Changing

Its been just over a week since we have returned from our trip and I am constantly thinking about Uganda.  I always have these little flash backs of certain parts of our trip, whether it is an interview, one of the many bus rides we took, or interacting with the children that we saw. 

It has been hard for me to come back and try to live the life that I did before I left just three weeks ago.  I have become a lot more self-conscious and aware of what I say and how I carry myself in day to day activities now.  I have been trying to take the words need and want out of my vocabulary because I feel that I no longer need to have anything and I shouldn’t want anything more than what I already have.  I don’t need to go out and buy new things for myself because what I have is good enough.  
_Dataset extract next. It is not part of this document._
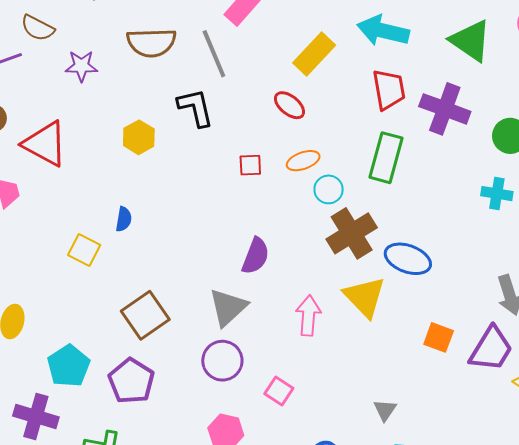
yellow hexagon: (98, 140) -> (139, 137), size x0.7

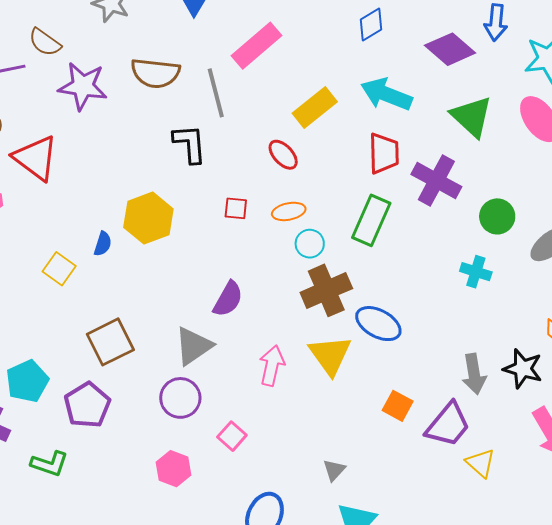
purple star: (81, 66) -> (83, 86), size x1.5
yellow hexagon: (139, 137) -> (148, 218), moved, size x1.5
However, tonight I went out to purchase a new shirt for work and it took everything in me to buy the shirt that was around ten dollars because I knew that it is not something that I needed to have because I could have very well continued going to work in my other shirt that I already had at home.  When I was at the store tonight, I was thinking of the quote that we talked about during our trip, “live simply so others can simply live.”  That quote says so much about how I feel after going to Uganda because it makes me feel sick that people in America take everything for granted and want more and more everyday.  There is no pleasing us because we live in a place where anything is attainable and if we want it, we will get it.  However, thats not the case with the people of Uganda and I remind myself of that every day so I don’t go back to being the way that I was before I left; a person who took everything for granted.  Needless to say, it really bothered me that I could go and buy a shirt from Old Navy whenever I wanted and the people of Uganda can hardly afford anything.  

On a somewhat lighter note, the editing processing is slowly but surely coming along.  We have put together two rough cuts of everything so far and it looks as if everything is falling into place.  Granted all of us getting tired and maybe even a little cranky, I know that in the end, it will all have been worth it.